(The data Opens)

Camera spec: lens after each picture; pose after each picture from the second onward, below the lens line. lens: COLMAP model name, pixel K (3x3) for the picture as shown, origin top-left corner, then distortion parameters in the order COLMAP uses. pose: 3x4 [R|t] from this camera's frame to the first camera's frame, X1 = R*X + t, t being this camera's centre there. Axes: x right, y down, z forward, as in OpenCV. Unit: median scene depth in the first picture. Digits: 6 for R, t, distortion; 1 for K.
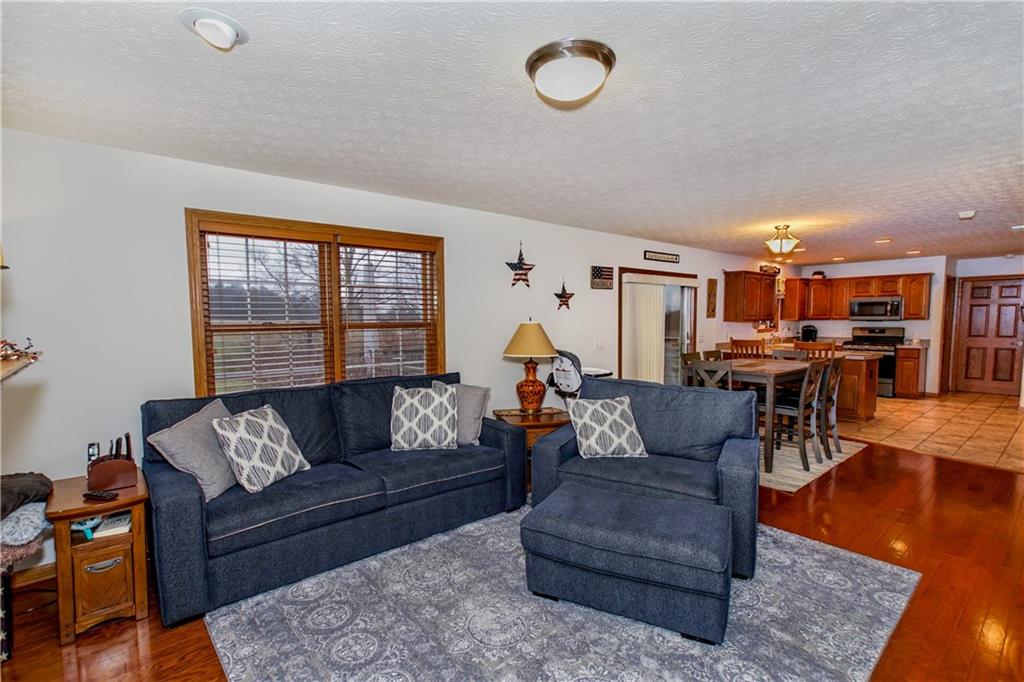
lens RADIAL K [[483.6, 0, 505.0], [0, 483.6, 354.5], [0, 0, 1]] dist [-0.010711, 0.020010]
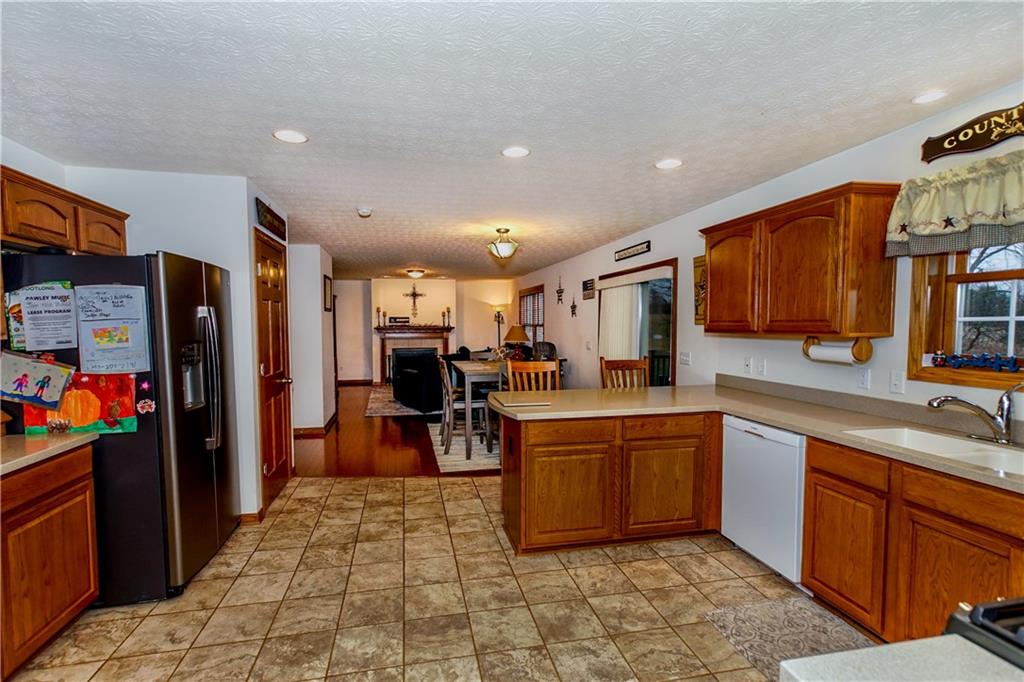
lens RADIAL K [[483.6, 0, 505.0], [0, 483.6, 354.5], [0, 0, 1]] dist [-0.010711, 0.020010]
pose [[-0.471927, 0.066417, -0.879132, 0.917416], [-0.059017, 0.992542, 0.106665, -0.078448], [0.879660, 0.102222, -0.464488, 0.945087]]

(The data Closes)
(The data Opens)

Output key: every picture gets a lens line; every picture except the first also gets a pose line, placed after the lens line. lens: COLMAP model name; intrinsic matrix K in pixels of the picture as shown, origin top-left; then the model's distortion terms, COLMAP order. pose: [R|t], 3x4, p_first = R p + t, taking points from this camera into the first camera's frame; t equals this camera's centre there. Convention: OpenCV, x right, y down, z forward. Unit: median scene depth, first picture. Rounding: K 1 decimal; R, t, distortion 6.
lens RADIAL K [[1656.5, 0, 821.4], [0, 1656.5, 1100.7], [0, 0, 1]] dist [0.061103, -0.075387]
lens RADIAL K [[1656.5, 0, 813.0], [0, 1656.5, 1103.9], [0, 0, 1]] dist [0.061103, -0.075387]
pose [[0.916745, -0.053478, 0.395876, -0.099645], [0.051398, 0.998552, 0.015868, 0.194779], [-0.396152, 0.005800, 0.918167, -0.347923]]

(The data Closes)
(The data Opens)

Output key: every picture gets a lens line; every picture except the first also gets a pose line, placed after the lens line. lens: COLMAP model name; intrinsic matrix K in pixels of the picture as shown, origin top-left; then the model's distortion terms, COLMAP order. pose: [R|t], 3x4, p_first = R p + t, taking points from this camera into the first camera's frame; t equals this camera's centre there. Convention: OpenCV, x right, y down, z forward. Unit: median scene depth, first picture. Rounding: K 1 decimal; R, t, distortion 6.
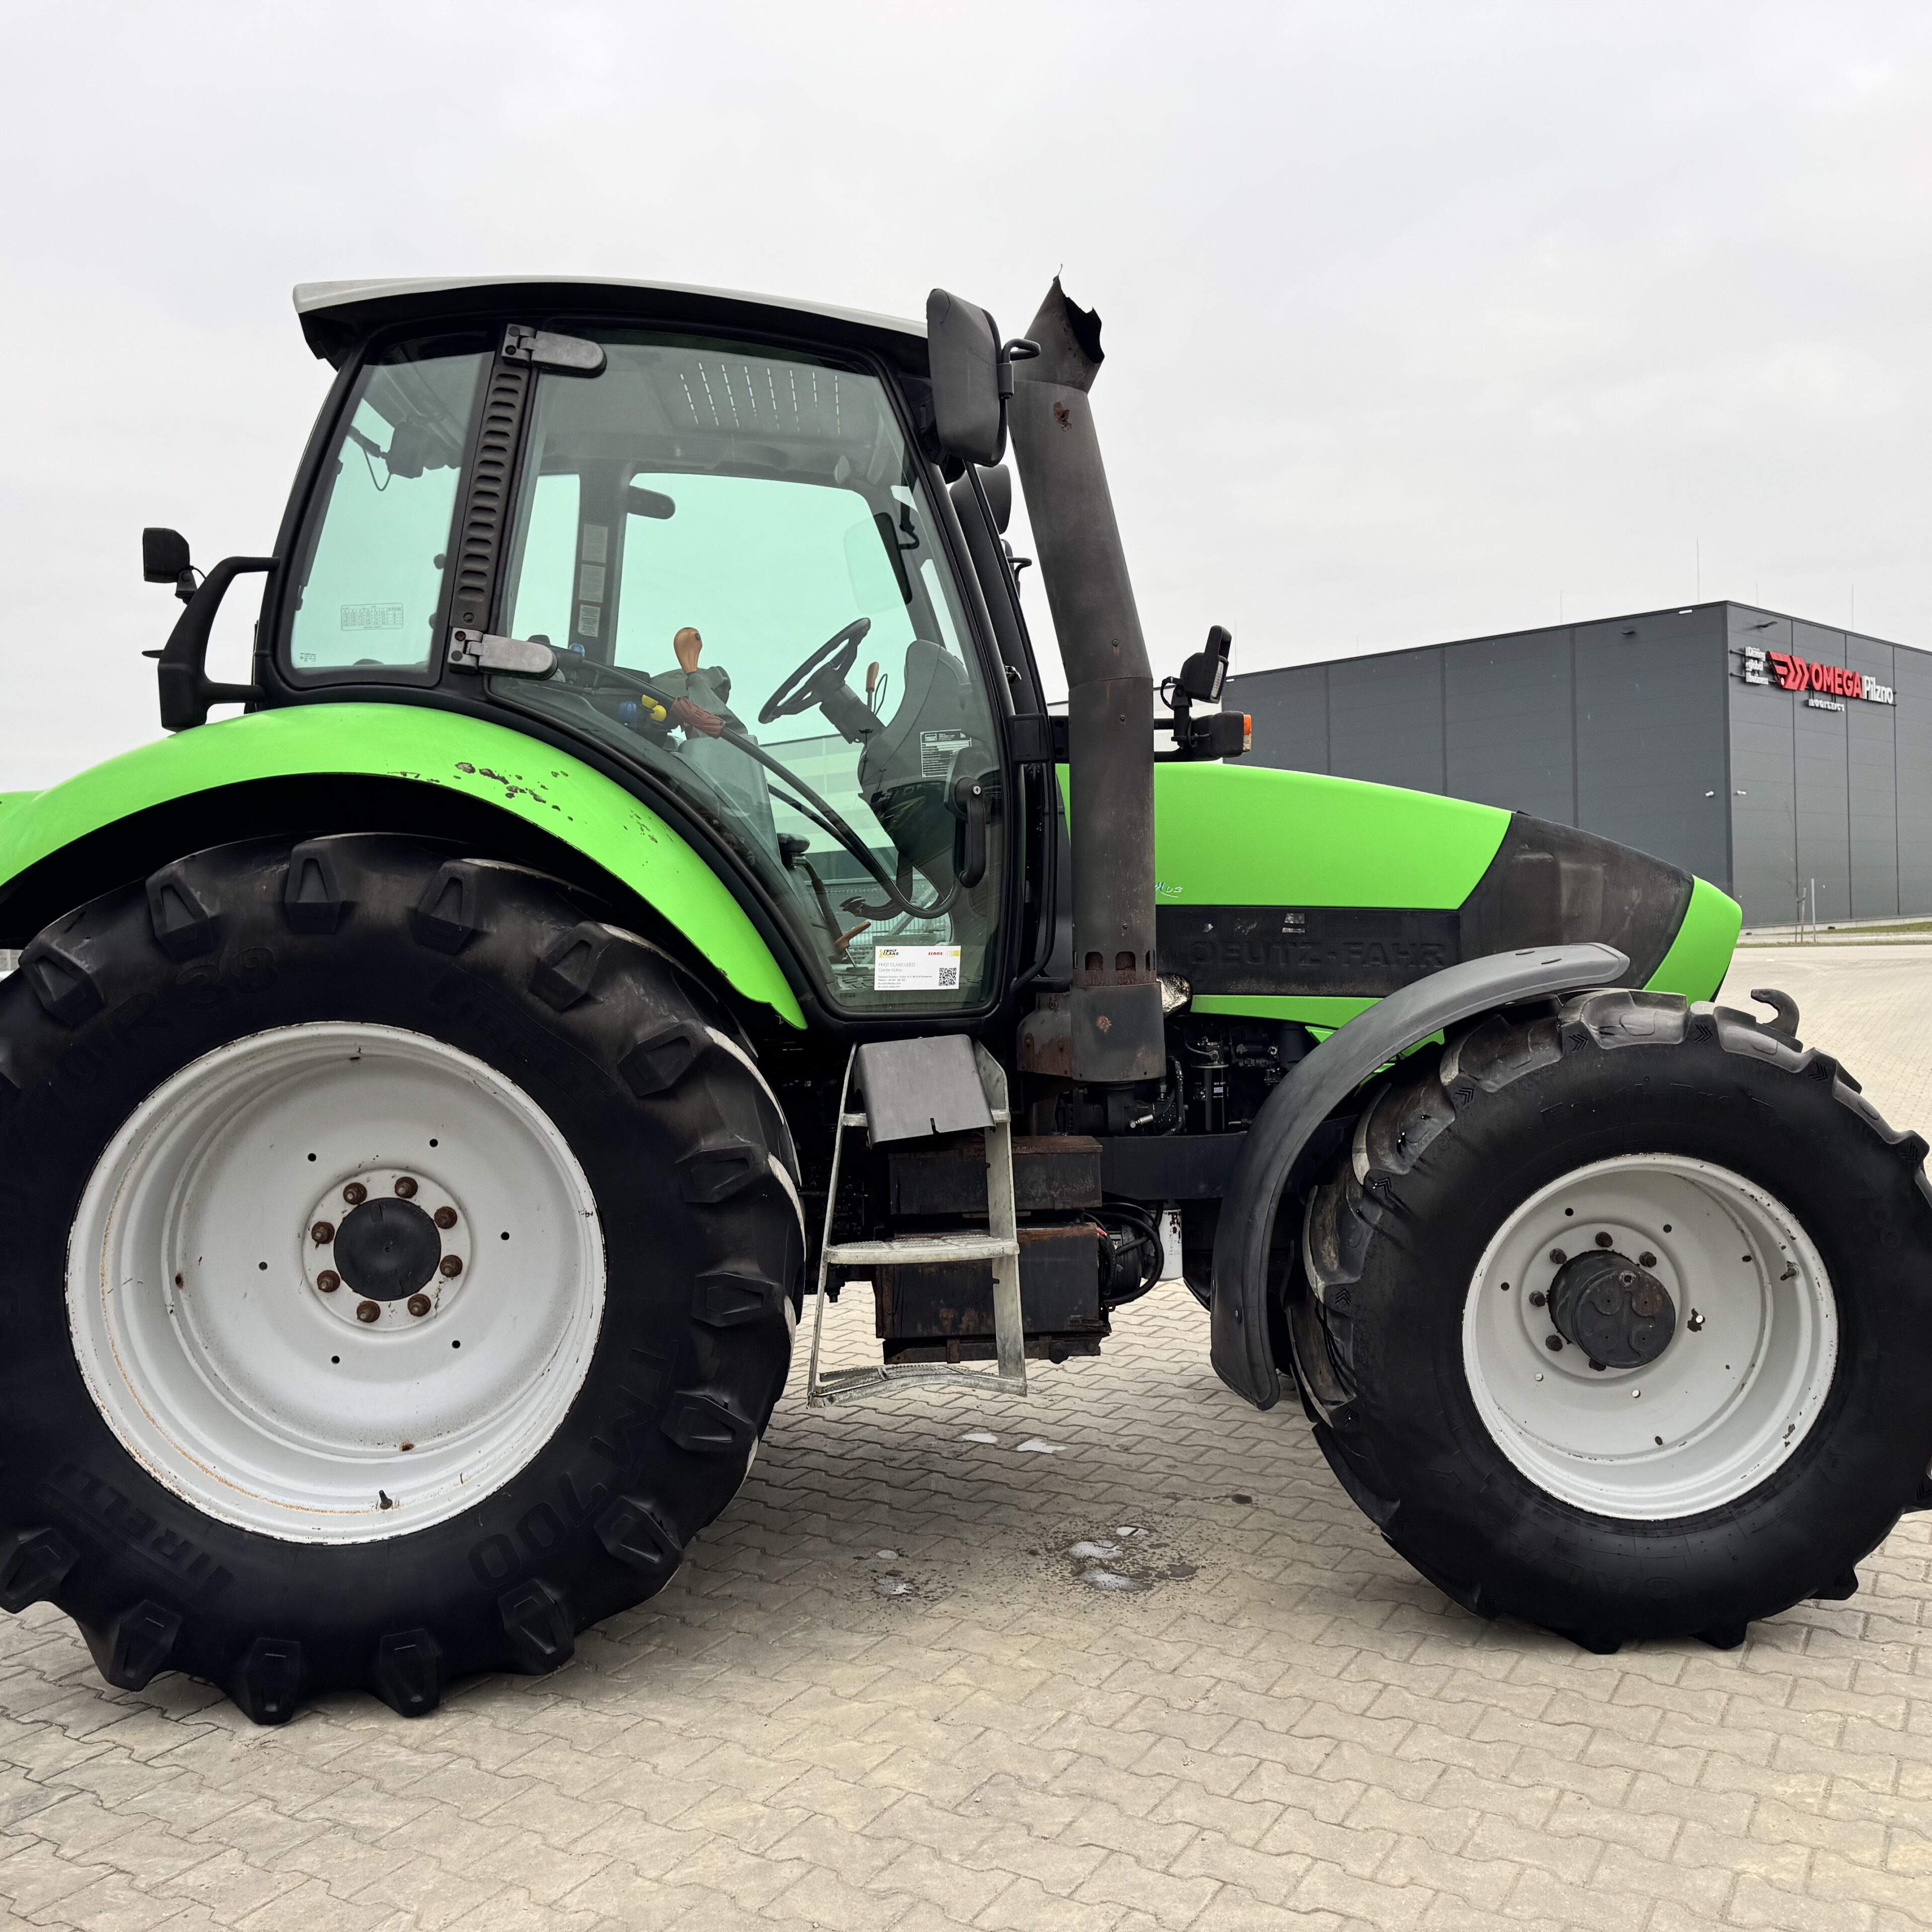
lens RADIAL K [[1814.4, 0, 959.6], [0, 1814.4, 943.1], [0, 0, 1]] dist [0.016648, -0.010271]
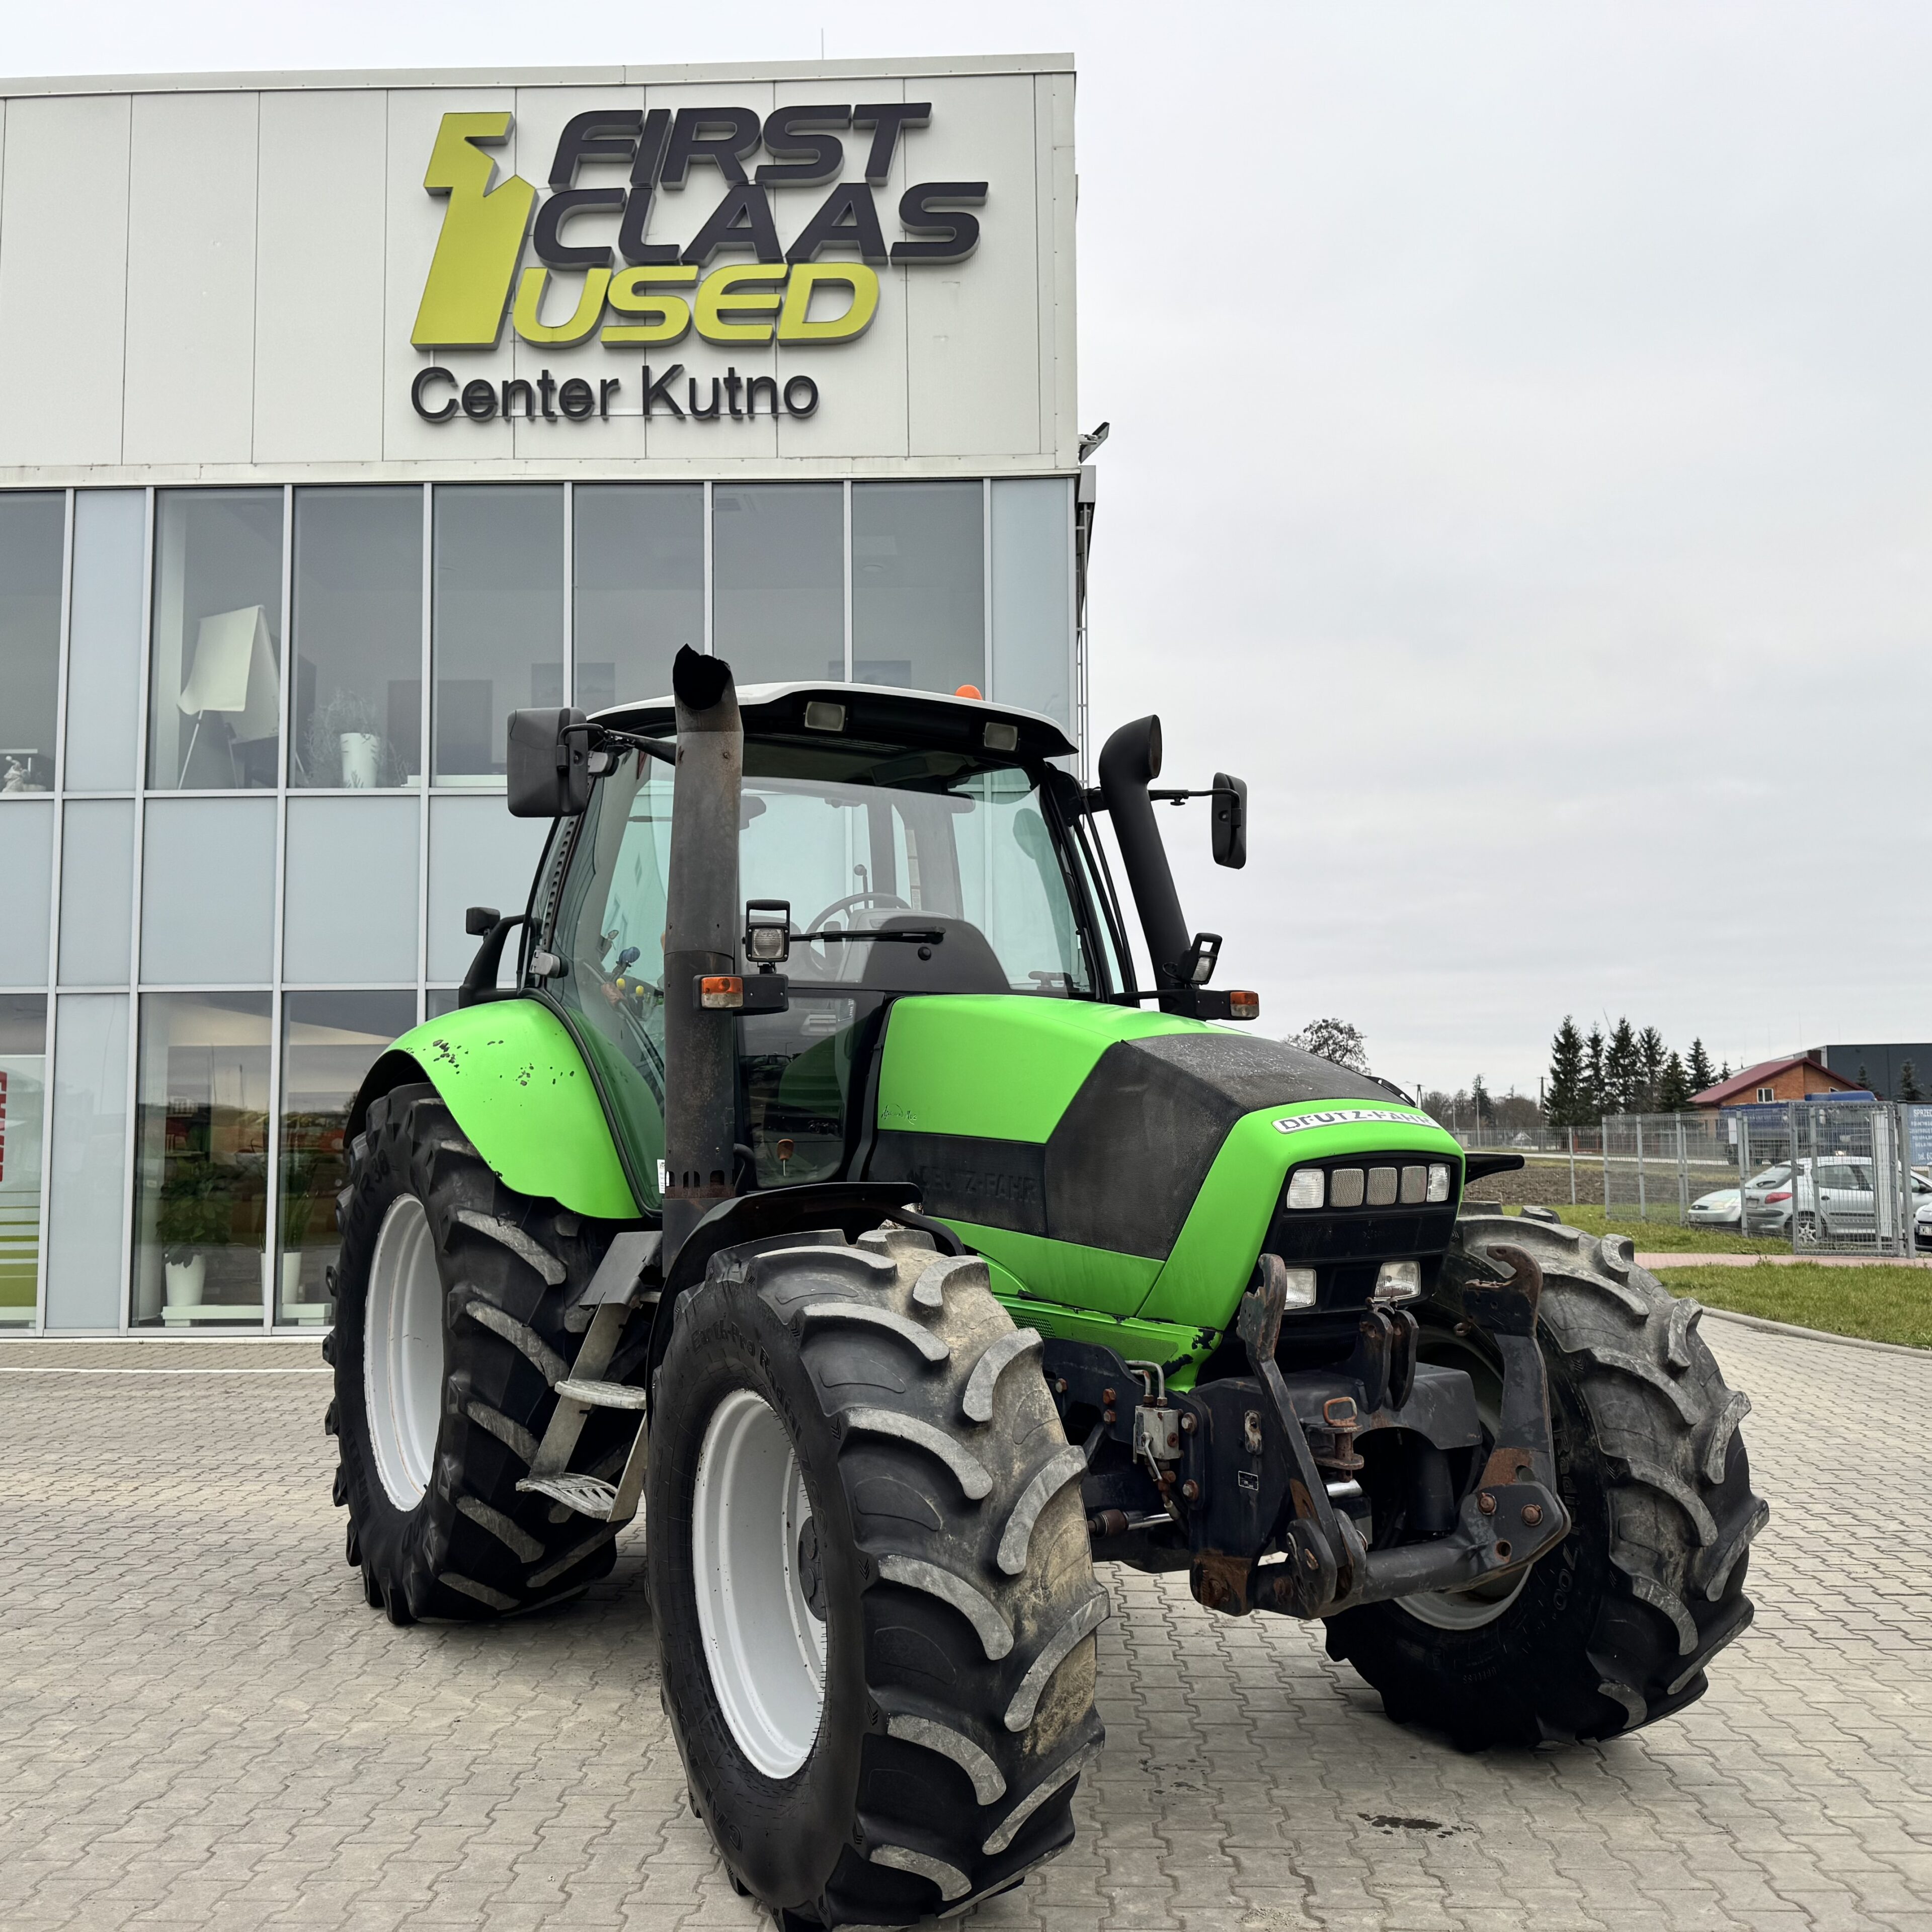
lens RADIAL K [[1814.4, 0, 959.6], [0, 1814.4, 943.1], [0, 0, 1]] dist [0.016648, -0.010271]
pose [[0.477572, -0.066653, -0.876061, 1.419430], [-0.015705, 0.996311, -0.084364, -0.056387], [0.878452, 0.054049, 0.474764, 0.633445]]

(The data Closes)

§ Exercise requirements
Arrange everything in the records from the line containing "Camera spec: lens" down to the line containing "0.102222, -0.464488, 0.945087]]" as a numbered list, skipping blank lines and leaving out the pictures.

§ Written solution
1. Camera spec: lens after each picture; pose after each picture from the second onward, below the lens line. lens: COLMAP model name, pixel K (3x3) for the picture as shown, origin top-left corner, then distortion parameters in the order COLMAP uses. pose: 3x4 [R|t] from this camera's frame to the first camera's frame, X1 = R*X + t, t being this camera's centre there. Axes: x right, y down, z forward, as in OpenCV. Unit: median scene depth in the first picture. Digits: 6 for R, t, distortion; 1 for K.
2. lens RADIAL K [[483.6, 0, 505.0], [0, 483.6, 354.5], [0, 0, 1]] dist [-0.010711, 0.020010]
3. lens RADIAL K [[483.6, 0, 505.0], [0, 483.6, 354.5], [0, 0, 1]] dist [-0.010711, 0.020010]
4. pose [[-0.471927, 0.066417, -0.879132, 0.917416], [-0.059017, 0.992542, 0.106665, -0.078448], [0.879660, 0.102222, -0.464488, 0.945087]]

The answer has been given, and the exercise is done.